3D-modeling and BIM enhancement

The enhanced model extraction is deployed in V4Design as a separate, optional pipeline for further processing of 3D assets. It specifically targets assets containing building elements. This process can be subdivided into two major tasks. First, the input meshes are segmented into workable parts. Secondly, these subcomponents are labelled with a certain class label from a set of predefined classes. Segmentation is performed with the use of an octree-based region growing algorithm. This method is proven to be capable of processing a wide range of 3D models, including models generated from photogrammetry. Experiments run on 3D assets generated in V4Design show that region growing gives a proper segmentation of the scenes.
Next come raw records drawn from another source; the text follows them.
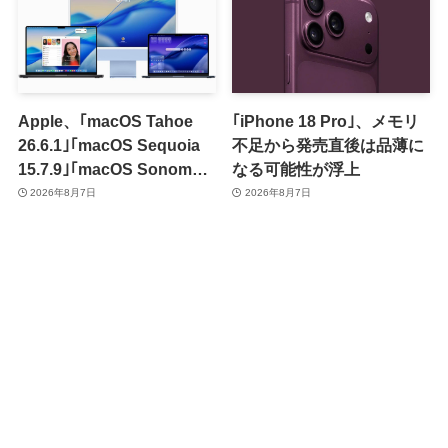
Apple、｢macOS Tahoe
｢iPhone 18 Pro｣、メモリ
26.6.1｣｢macOS Sequoia
不足から発売直後は品薄に
15.7.9｣｢macOS Sonoma
なる可能性が浮上
14.8.9｣をリリース ｰ 画面共
2026年8月7日
2026年8月7日
有の脆弱性を修正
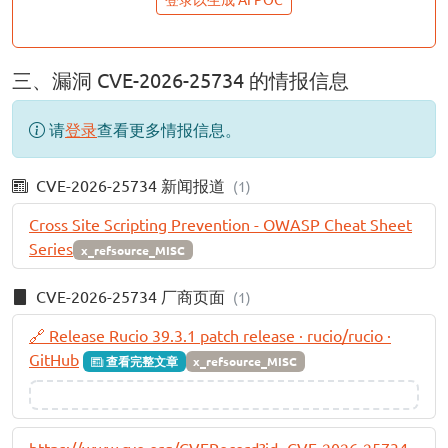
三、漏洞 CVE-2026-25734 的情报信息
请
登录
查看更多情报信息。
CVE-2026-25734 新闻报道
(1)
Cross Site Scripting Prevention - OWASP Cheat Sheet
Series
x_refsource_MISC
CVE-2026-25734 厂商页面
(1)
🔗 Release Rucio 39.3.1 patch release · rucio/rucio ·
GitHub
查看完整文章
x_refsource_MISC
https://www.cve.org/CVERecord?id=CVE-2026-25734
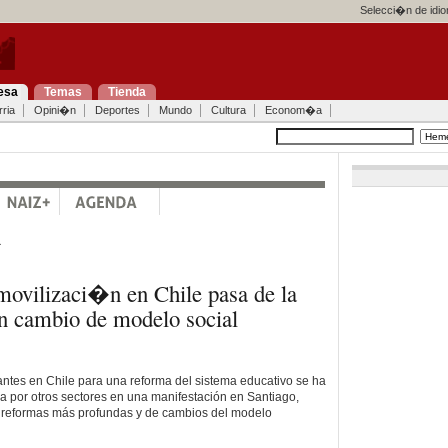
Selecci�n de idi
esa
Temas
Tienda
ria
Opini�n
Deportes
Mundo
Cultura
Econom�a
a
 movilizaci�n en Chile pasa de la
 cambio de modelo social
antes en Chile para una reforma del sistema educativo se ha
 por otros sectores en una manifestación en Santiago,
 reformas más profundas y de cambios del modelo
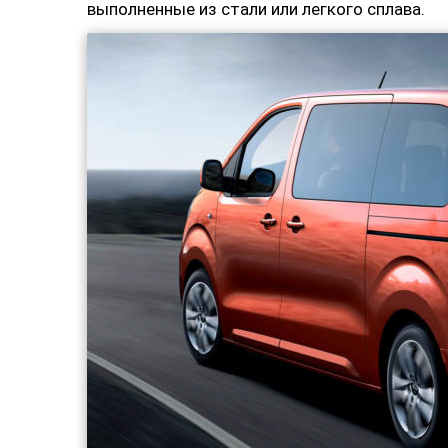
выполненные из стали или легкого сплава.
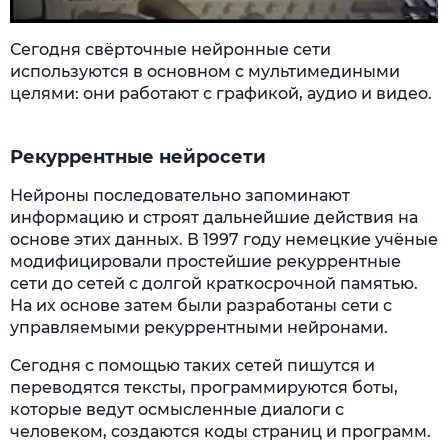
Сегодня свёрточные нейронные сети
используются в основном с мультимедиными
целями: они работают с графикой, аудио и видео.
Рекуррентные нейросети
Нейроны последовательно запоминают
информацию и строят дальнейшие действия на
основе этих данных. В 1997 году немецкие учёные
модифицировали простейшие рекуррентные
сети до сетей с долгой краткосрочной памятью.
На их основе затем были разработаны сети с
управляемыми рекуррентными нейронами.
Сегодня с помощью таких сетей пишутся и
переводятся тексты, программируются боты,
которые ведут осмысленные диалоги с
человеком, создаются коды страниц и программ.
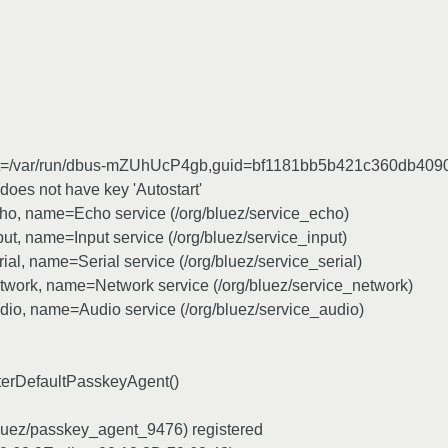
stract=/var/run/dbus-mZUhUcP4gb,guid=bf1181bb5b421c360db40
 does not have key 'Autostart'
echo, name=Echo service (/org/bluez/service_echo)
put, name=Input service (/org/bluez/service_input)
rial, name=Serial service (/org/bluez/service_serial)
network, name=Network service (/org/bluez/service_network)
udio, name=Audio service (/org/bluez/service_audio)
isterDefaultPasskeyAgent()
/bluez/passkey_agent_9476) registered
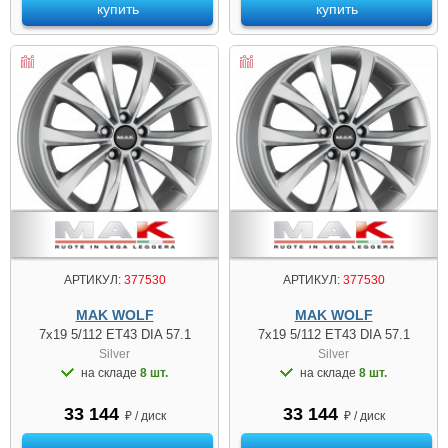
купить
купить
АРТИКУЛ:
377530
АРТИКУЛ:
377530
MAK WOLF
MAK WOLF
7x19 5/112 ET43 DIA 57.1
7x19 5/112 ET43 DIA 57.1
Silver
Silver
на складе
8 шт.
на складе
8 шт.
33 144
33 144
₽ / диск
₽ / диск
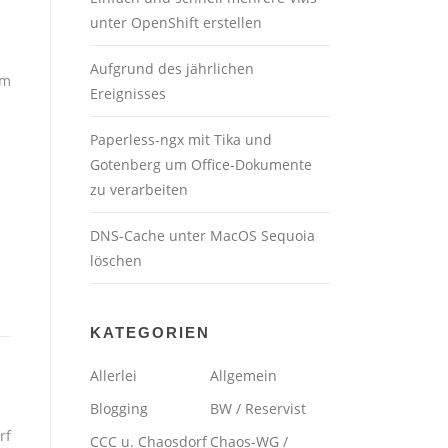
unter OpenShift erstellen
Aufgrund des jährlichen
am
Ereignisses
Paperless-ngx mit Tika und
Gotenberg um Office-Dokumente
zu verarbeiten
DNS-Cache unter MacOS Sequoia
löschen
KATEGORIEN
Allerlei
Allgemein
Blogging
BW / Reservist
rf
CCC u. Chaosdorf
Chaos-WG /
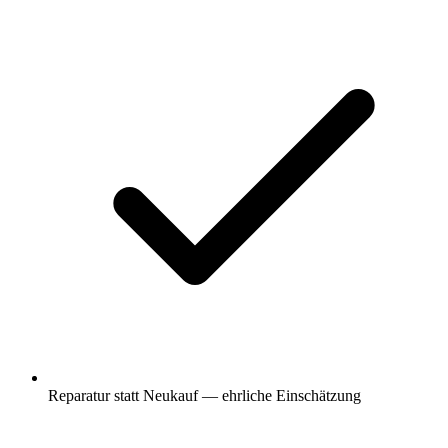
Reparatur statt Neukauf — ehrliche Einschätzung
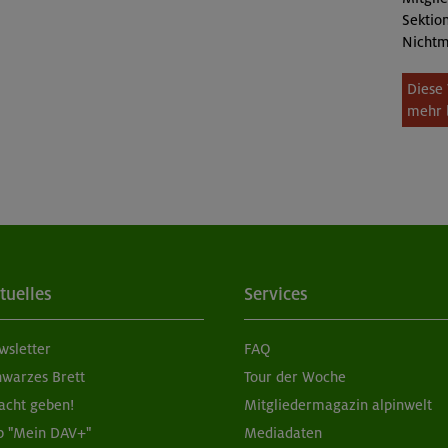
Sektion
Nichtm
Diese 
mehr 
tuelles
Services
wsletter
FAQ
hwarzes Brett
Tour der Woche
acht geben!
Mitgliedermagazin alpinwelt
p "Mein DAV+"
Mediadaten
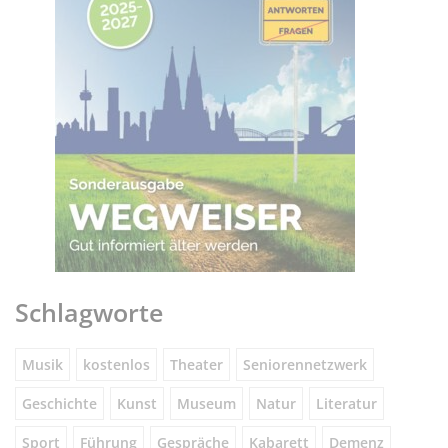
Schlagworte
Musik
kostenlos
Theater
Seniorennetzwerk
Geschichte
Kunst
Museum
Natur
Literatur
Sport
Führung
Gespräche
Kabarett
Demenz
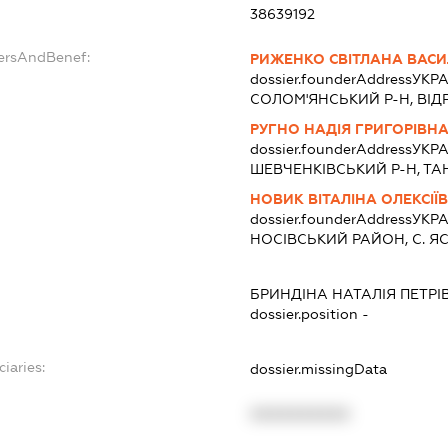
38639192
dersAndBenef:
РИЖЕНКО СВІТЛАНА ВАСИ
dossier.founderAddress
УКРА
СОЛОМ'ЯНСЬКИЙ Р-Н, ВІДРА
РУГНО НАДІЯ ГРИГОРІВН
dossier.founderAddress
УКРАЇ
ШЕВЧЕНКІВСЬКИЙ Р-Н, ТАНК
НОВИК ВІТАЛІНА ОЛЕКСІЇ
dossier.founderAddress
УКРА
НОСIВСЬКИЙ РАЙОН, С. ЯС
БРИНДІНА НАТАЛІЯ ПЕТРІ
dossier.position -
ciaries:
dossier.missingData
XXXXXXXXXX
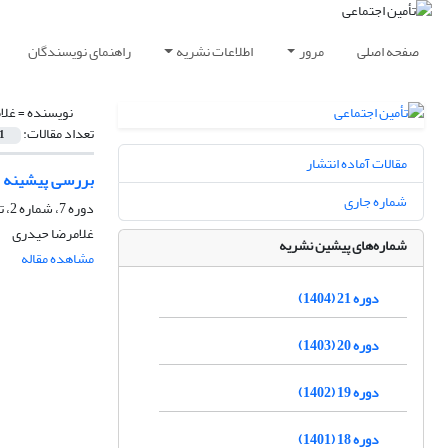
صفحه اصلی
مرور
اطلاعات نشریه
راهنمای نویسندگان
نویسنده =
غلا
تعداد مقالات:
1
مقالات آماده انتشار
بررسی پیشینه تا
شماره جاری
دوره 7، شماره 2، تابستان 1384، صفحه
غلامرضا حیدری
شماره‌های پیشین نشریه
مشاهده مقاله
دوره 21 (1404)
دوره 20 (1403)
دوره 19 (1402)
دوره 18 (1401)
Currently the enhanced 3D model extraction pipeline runs only for specific models requested by the user.

V4Design authoring tools:

During the project, the innovative aspect of the Architecture Authoring tool was evaluated and strengthened by design and implementation, notably during the second phase of the project, and based on interactions with the user groups and early adopters. Therefore, and considering the results of the market analysis conducted for architecture-related applications for the V4Design technologies, the innovation aspect of the Architecture Authoring tool and how it is understood, illustrated, and encapsulated has notably evolved. By itself, the main innovation aspect of the Architecture Authoring tool (consisting of the V4D4Rhino plugin and the Compute server) rests on its ability to integrate innovative services from other partners to add more value to the Rhino users, services such as 3D reconstruction and BIM extraction, among others. This accelerates notably the market penetration for these services as modular components of a more complete software suite for architecture, which includes Rhino, Grasshopper, and more than 900 plugins. The Virtual Reality Authoring tool consisted of two separate tools, the Unity 3D plugin and a VR App. The Unity plug in was supported to allow game developers create games by importing V4Design assets into their Unity 3D projects (as well as reconstruct new assets by uploading videos) and use the triggers developed as game mechanics for the game development process. The VR App was created to help the same developers or any developer of VR application to easily be inside VR to import and place 3D models and recreate the environment on-the-go to enhance the final experience for the user.